L’adresse IP permet avant tout d’identifier une machine et non un individu. A ce titre, la qualification comme donnée personnelle représente un enjeu important. On l’a vu notamment dans les affaires de téléchargement illégal de fichiers musicaux ou vidéos dont les auteurs présumés avaient été identifiés par la Haute Autorité pour la Diffusions des œuvres et la protection des droits sur Internet (HADOPI) grâce à l’adresse IP de leur ordinateur. Depuis la loi pour la confiance dans l’économie numérique du 21 juin 2004 (LCEN), les fournisseurs d’accès Internet (FAI) tout comme les hébergeurs de sites Internet ou les prestataires techniques proposant un service d’hébergement de contenus en ligne ont d’ailleurs l’obligation de conserver et de fournir, lorsqu’elles sont demandées par les juridictions civiles ou dans le cadre de procédures pénales, les données relatives aux connexions de leurs utilisateurs pendant une durée d’un an. Il peut s’agir des adresses IP de connexion, de création de compte, de données utilisateurs (nom, prénom, pseudonyme etc.) ou encore plus largement toutes autres informations telles que détaillées dans le décret du 25 février 2011 détaillant la nature de données à conserver.
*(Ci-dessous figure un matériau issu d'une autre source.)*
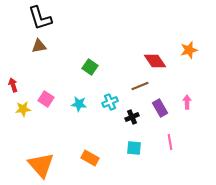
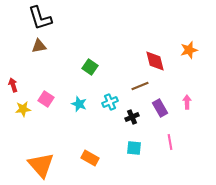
red diamond: rotated 20 degrees clockwise
cyan star: rotated 14 degrees clockwise
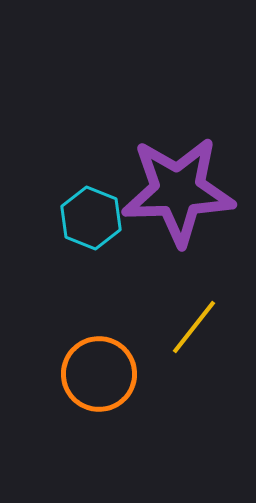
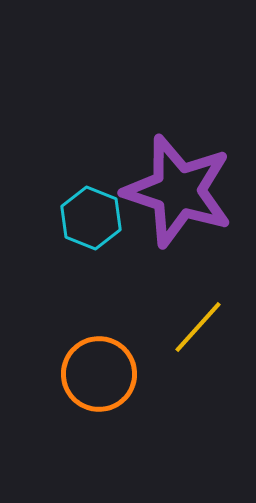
purple star: rotated 20 degrees clockwise
yellow line: moved 4 px right; rotated 4 degrees clockwise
Isolée, l’adresse IP ne constitue qu’une série de chiffres qui, à ce titre, n’est pas de nature à être qualifiée de donnée personnelle. Même si la jurisprudence n’est pas encore fixée, la CNIL, ainsi que ses homologues de l’Union européenne, et le Conseil d’Etat considèrent que l’adresse IP est une donnée indirectement nominative c’est-à-dire une donnée qui croisée avec des informations corrélables de nature différentes (données de connexion, données utilisateurs, données bancaires etc.) permet de faire un lien entre une machine et un abonné, personne physique. Le fournisseur d’accès Internet est par conséquent, le maillon de la chaîne en mesure d’établir une relation certaine entre une adresse IP et un ordinateur, une machine et un titulaire d’abonnement Internet et de facto entre une adresse IP « fautive » et l’auteur présumé d’un fait litigieux. Ceci est vrai pour les adresses IP privées mais ne s’appliquent pas aux adresses IP d’entreprises, ni aux accès publics (wifi).